DATA RECORDS:
------------------------------------------------------------

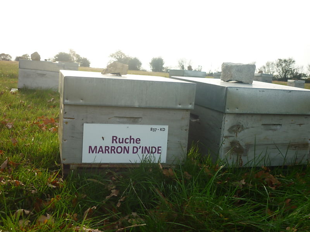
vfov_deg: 32.2
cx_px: 155
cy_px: 116
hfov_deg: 42.1
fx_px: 403
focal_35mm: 45
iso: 80
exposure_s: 1/400
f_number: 3.1
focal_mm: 7.4
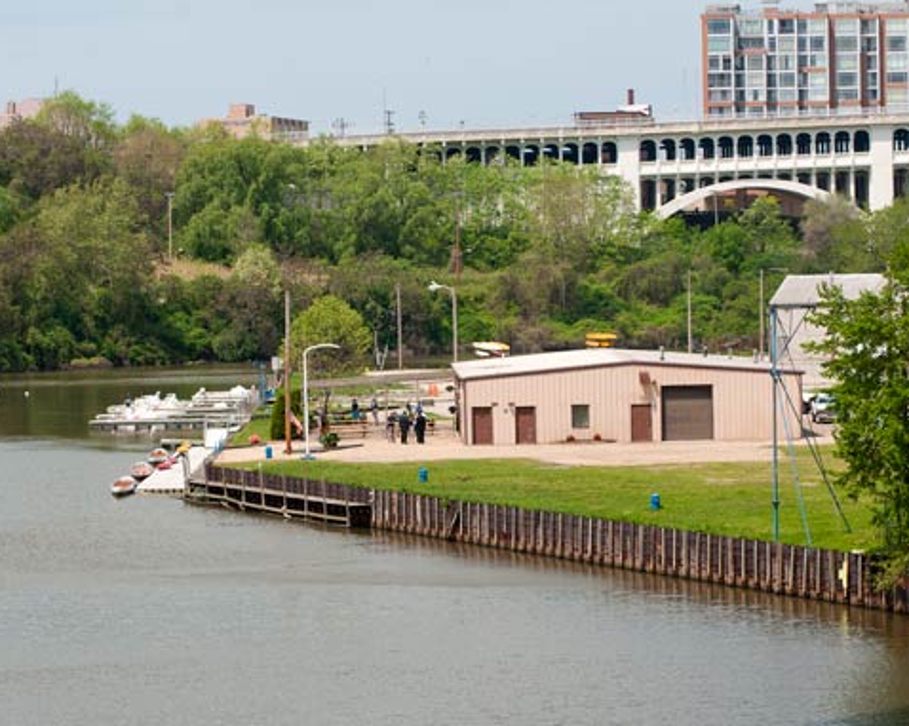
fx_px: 4679
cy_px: 362
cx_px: 513
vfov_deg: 8.9
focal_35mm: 174
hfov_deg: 11.1
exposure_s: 1/400
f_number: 1.6
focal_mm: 102
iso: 200
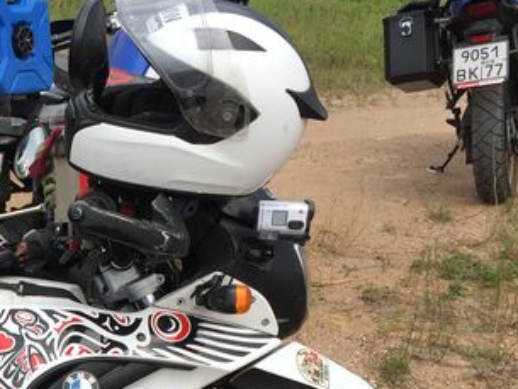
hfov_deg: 23.7
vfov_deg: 18.6
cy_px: 433
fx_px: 1138
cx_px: -76
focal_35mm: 76
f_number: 2.2
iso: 32
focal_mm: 4.15
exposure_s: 1/1199
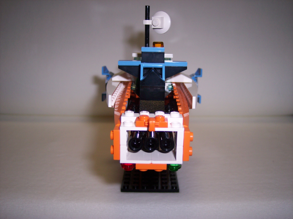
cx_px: 146
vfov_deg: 36.8
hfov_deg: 47.9
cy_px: 110
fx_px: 330
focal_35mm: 39
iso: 100
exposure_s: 1/60
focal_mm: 8
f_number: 2.8
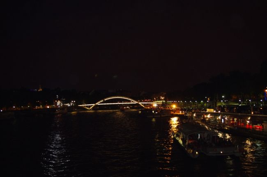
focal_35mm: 46
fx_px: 341
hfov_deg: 42.8
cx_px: 134
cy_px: 88
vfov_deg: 29.1
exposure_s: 1/25
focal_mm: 30.63
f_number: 4
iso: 1600
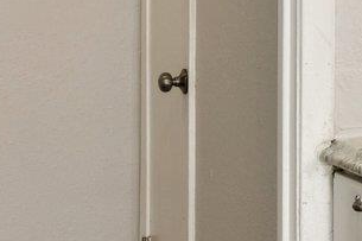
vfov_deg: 14.3
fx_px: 945
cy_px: -12
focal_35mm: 94
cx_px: 826
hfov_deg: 15.0
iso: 125
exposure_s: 1/15
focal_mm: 14
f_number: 8
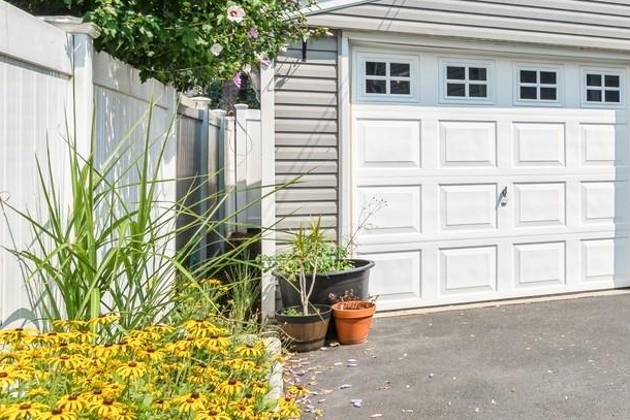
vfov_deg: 31.6
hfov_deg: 38.2
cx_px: 698
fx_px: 735
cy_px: 133
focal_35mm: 42
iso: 200
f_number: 9
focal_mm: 16
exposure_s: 1/400
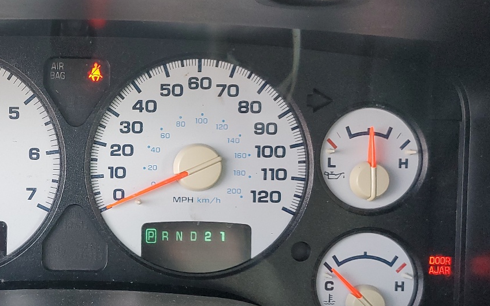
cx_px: 48
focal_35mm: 52
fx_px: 694
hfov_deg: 36.4
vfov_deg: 24.8
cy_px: 180
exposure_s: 1/120
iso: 89
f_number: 1.5
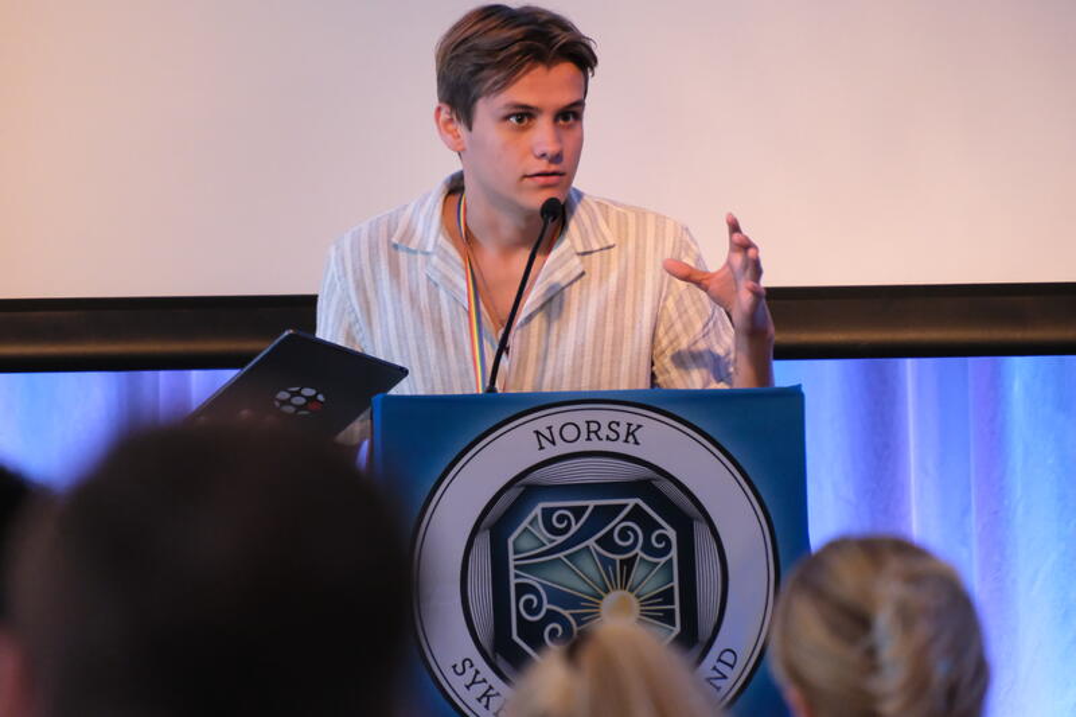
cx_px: 538
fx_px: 13446
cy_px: 358
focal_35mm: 450
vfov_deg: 3.1
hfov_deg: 4.6
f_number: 6.3
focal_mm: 300
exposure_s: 1/125
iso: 6400
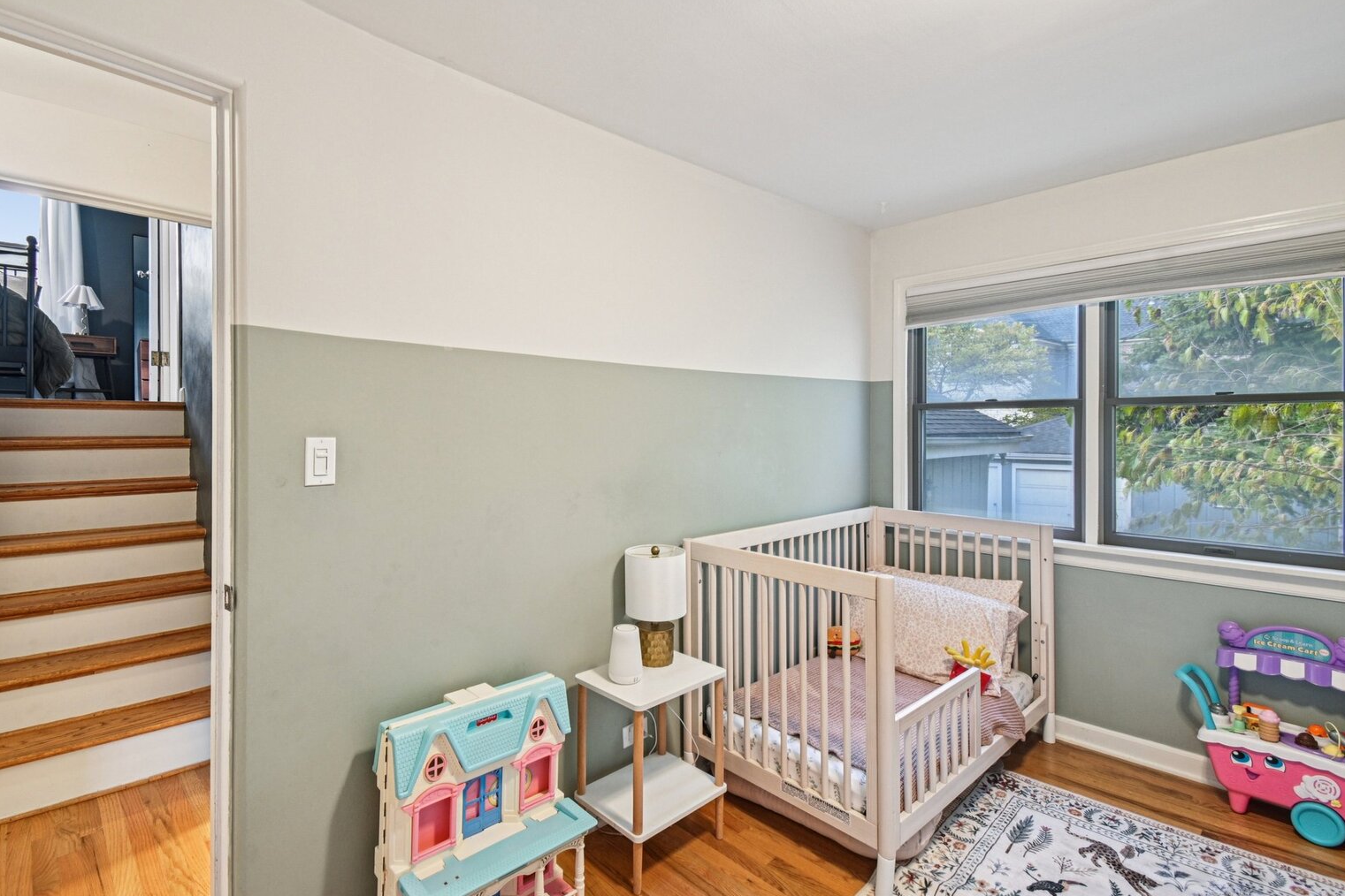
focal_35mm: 16
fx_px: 598
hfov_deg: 96.6
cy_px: 440
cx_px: 631
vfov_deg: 73.7
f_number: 8
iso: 400
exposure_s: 1/10
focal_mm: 10
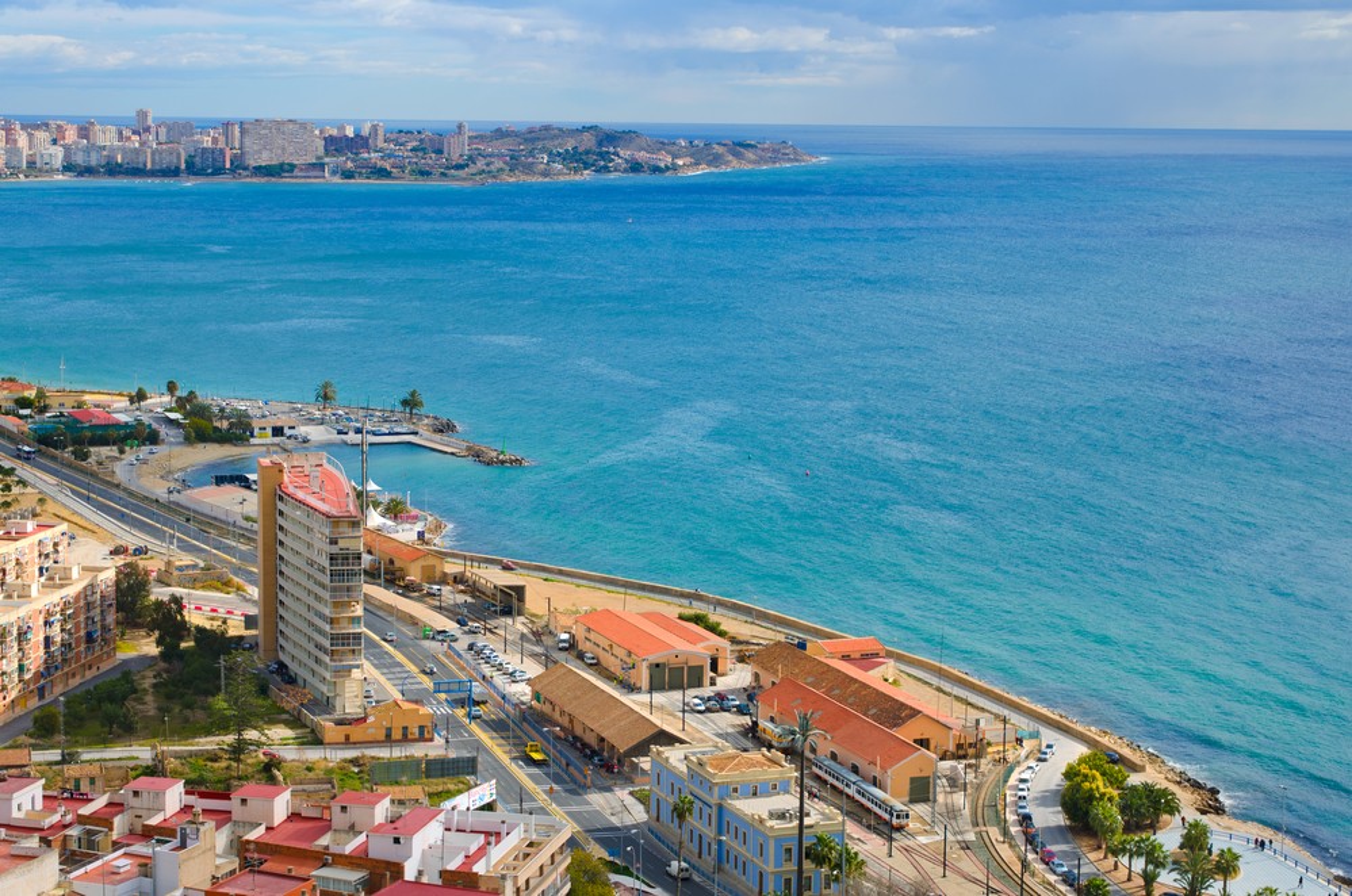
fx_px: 2586
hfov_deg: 29.3
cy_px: 448
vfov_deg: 19.7
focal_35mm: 69
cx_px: 676
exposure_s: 1/250
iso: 100
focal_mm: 46
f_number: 9
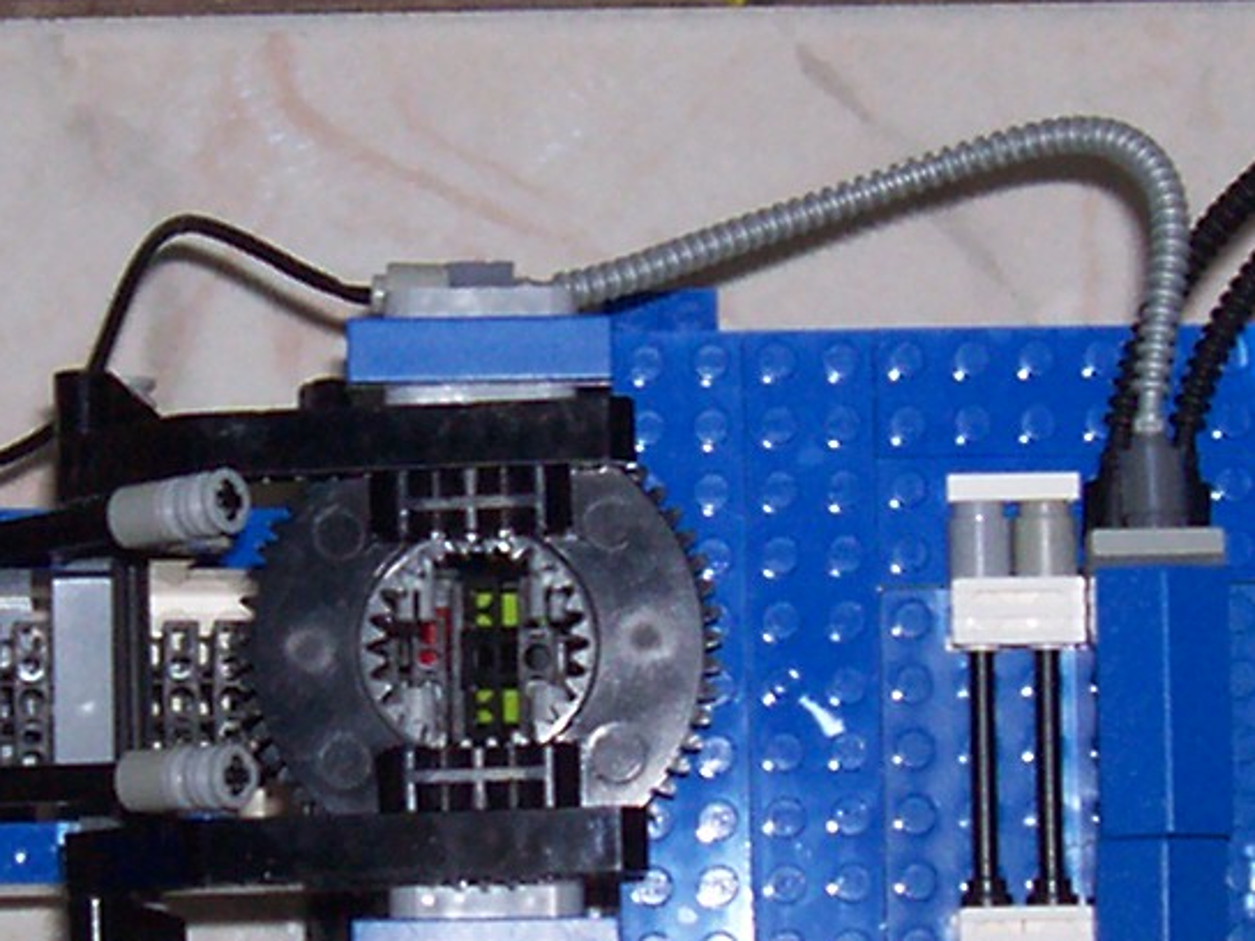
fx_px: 5221
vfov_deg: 10.3
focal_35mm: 144
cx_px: 584
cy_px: 607
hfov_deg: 13.7
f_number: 2.7
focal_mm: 5.6
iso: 80
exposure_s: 1/64
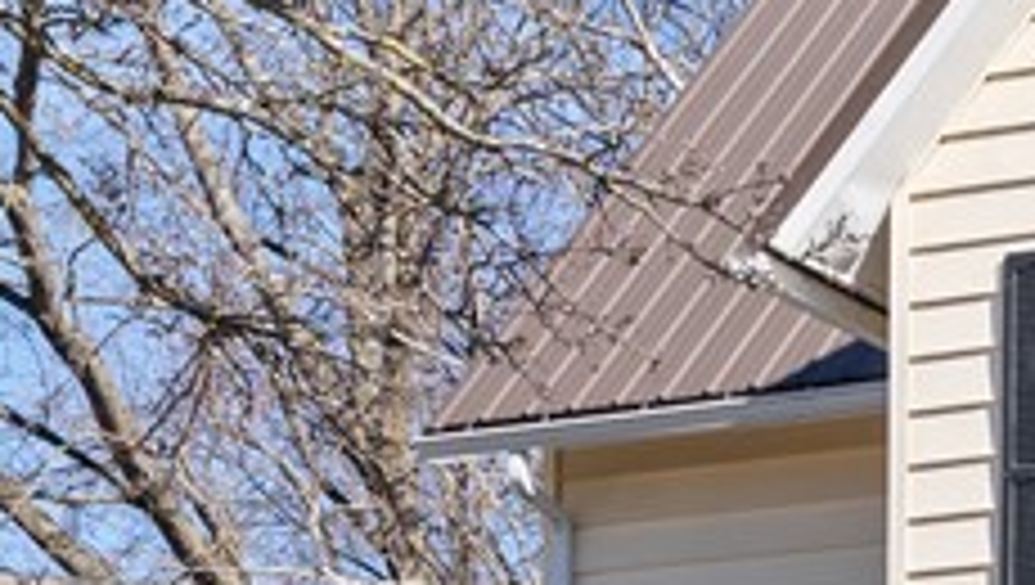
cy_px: 828
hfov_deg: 12.7
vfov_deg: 7.4
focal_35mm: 163
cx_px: 1431
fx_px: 4479
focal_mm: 33
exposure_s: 1/1000
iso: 320
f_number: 7.1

------------------------------------------------------------

TO-DO ITEM: Reproduce everything above exactly, images excluded.

ANSWER TO THIS TASK:
vfov_deg: 32.2
cx_px: 155
cy_px: 116
hfov_deg: 42.1
fx_px: 403
focal_35mm: 45
iso: 80
exposure_s: 1/400
f_number: 3.1
focal_mm: 7.4
fx_px: 4679
cy_px: 362
cx_px: 513
vfov_deg: 8.9
focal_35mm: 174
hfov_deg: 11.1
exposure_s: 1/400
f_number: 1.6
focal_mm: 102
iso: 200
hfov_deg: 23.7
vfov_deg: 18.6
cy_px: 433
fx_px: 1138
cx_px: -76
focal_35mm: 76
f_number: 2.2
iso: 32
focal_mm: 4.15
exposure_s: 1/1199
cx_px: 146
vfov_deg: 36.8
hfov_deg: 47.9
cy_px: 110
fx_px: 330
focal_35mm: 39
iso: 100
exposure_s: 1/60
focal_mm: 8
f_number: 2.8
focal_35mm: 46
fx_px: 341
hfov_deg: 42.8
cx_px: 134
cy_px: 88
vfov_deg: 29.1
exposure_s: 1/25
focal_mm: 30.63
f_number: 4
iso: 1600
vfov_deg: 14.3
fx_px: 945
cy_px: -12
focal_35mm: 94
cx_px: 826
hfov_deg: 15.0
iso: 125
exposure_s: 1/15
focal_mm: 14
f_number: 8
vfov_deg: 31.6
hfov_deg: 38.2
cx_px: 698
fx_px: 735
cy_px: 133
focal_35mm: 42
iso: 200
f_number: 9
focal_mm: 16
exposure_s: 1/400
cx_px: 48
focal_35mm: 52
fx_px: 694
hfov_deg: 36.4
vfov_deg: 24.8
cy_px: 180
exposure_s: 1/120
iso: 89
f_number: 1.5
cx_px: 538
fx_px: 13446
cy_px: 358
focal_35mm: 450
vfov_deg: 3.1
hfov_deg: 4.6
f_number: 6.3
focal_mm: 300
exposure_s: 1/125
iso: 6400
focal_35mm: 16
fx_px: 598
hfov_deg: 96.6
cy_px: 440
cx_px: 631
vfov_deg: 73.7
f_number: 8
iso: 400
exposure_s: 1/10
focal_mm: 10
fx_px: 2586
hfov_deg: 29.3
cy_px: 448
vfov_deg: 19.7
focal_35mm: 69
cx_px: 676
exposure_s: 1/250
iso: 100
focal_mm: 46
f_number: 9
fx_px: 5221
vfov_deg: 10.3
focal_35mm: 144
cx_px: 584
cy_px: 607
hfov_deg: 13.7
f_number: 2.7
focal_mm: 5.6
iso: 80
exposure_s: 1/64
cy_px: 828
hfov_deg: 12.7
vfov_deg: 7.4
focal_35mm: 163
cx_px: 1431
fx_px: 4479
focal_mm: 33
exposure_s: 1/1000
iso: 320
f_number: 7.1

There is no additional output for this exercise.